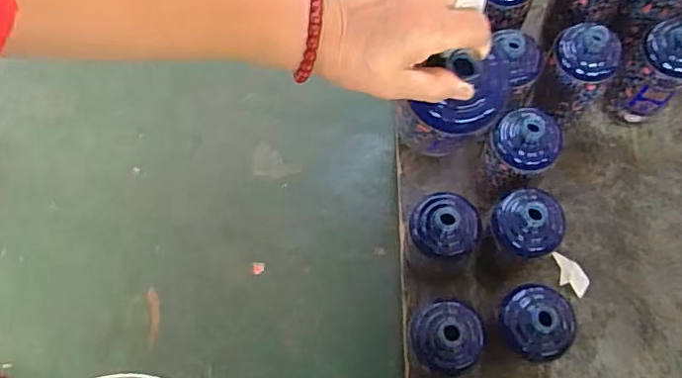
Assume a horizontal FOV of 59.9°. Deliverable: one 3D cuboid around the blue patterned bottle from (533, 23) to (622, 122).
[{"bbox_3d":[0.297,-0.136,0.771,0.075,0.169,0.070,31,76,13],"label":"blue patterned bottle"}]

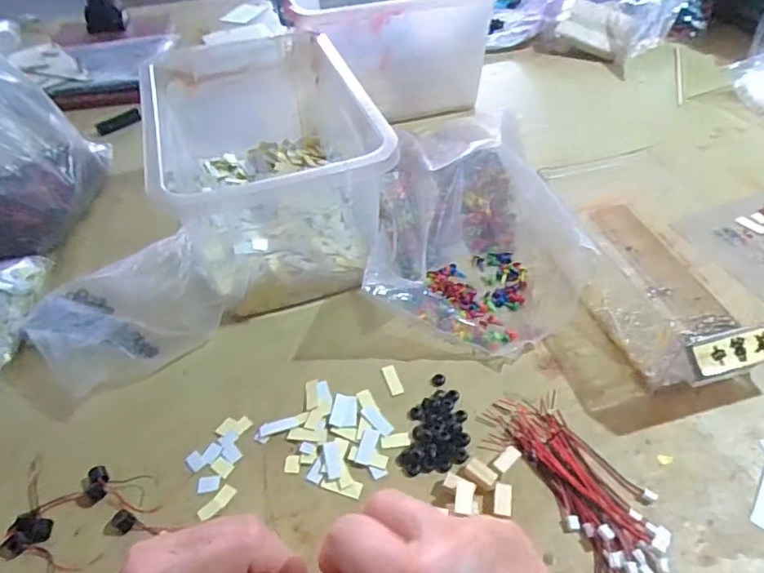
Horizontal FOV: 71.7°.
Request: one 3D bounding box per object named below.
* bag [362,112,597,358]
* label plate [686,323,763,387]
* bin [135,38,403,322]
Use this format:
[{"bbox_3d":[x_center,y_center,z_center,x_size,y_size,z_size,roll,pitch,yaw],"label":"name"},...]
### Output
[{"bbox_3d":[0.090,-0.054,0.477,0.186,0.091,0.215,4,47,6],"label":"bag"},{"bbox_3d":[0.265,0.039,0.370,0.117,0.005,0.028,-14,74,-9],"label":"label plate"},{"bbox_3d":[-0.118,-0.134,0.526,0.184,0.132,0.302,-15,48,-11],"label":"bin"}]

++++++++++++++++++++

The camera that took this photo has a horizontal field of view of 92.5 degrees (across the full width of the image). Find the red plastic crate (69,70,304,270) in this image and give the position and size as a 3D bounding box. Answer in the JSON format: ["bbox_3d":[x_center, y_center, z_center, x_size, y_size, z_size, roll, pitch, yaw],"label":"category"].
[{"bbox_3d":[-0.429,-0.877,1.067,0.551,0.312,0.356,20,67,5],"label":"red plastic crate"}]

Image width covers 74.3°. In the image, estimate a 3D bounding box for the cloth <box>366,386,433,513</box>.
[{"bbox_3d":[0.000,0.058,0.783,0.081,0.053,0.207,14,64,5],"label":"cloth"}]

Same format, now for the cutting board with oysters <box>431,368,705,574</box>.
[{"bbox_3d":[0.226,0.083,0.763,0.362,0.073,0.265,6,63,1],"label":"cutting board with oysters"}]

++++++++++++++++++++

▶ What you should do
Since the pictures are not part of the copy, please transcribe only the lines above from the one with "Assume a horizontal" through the one with "Request: one 3D", exactly and with both ends.

▶ Problem solution
Assume a horizontal FOV of 59.9°. Deliverable: one 3D cuboid around the blue patterned bottle from (533, 23) to (622, 122).
[{"bbox_3d":[0.297,-0.136,0.771,0.075,0.169,0.070,31,76,13],"label":"blue patterned bottle"}]

Horizontal FOV: 71.7°.
Request: one 3D bounding box per object named below.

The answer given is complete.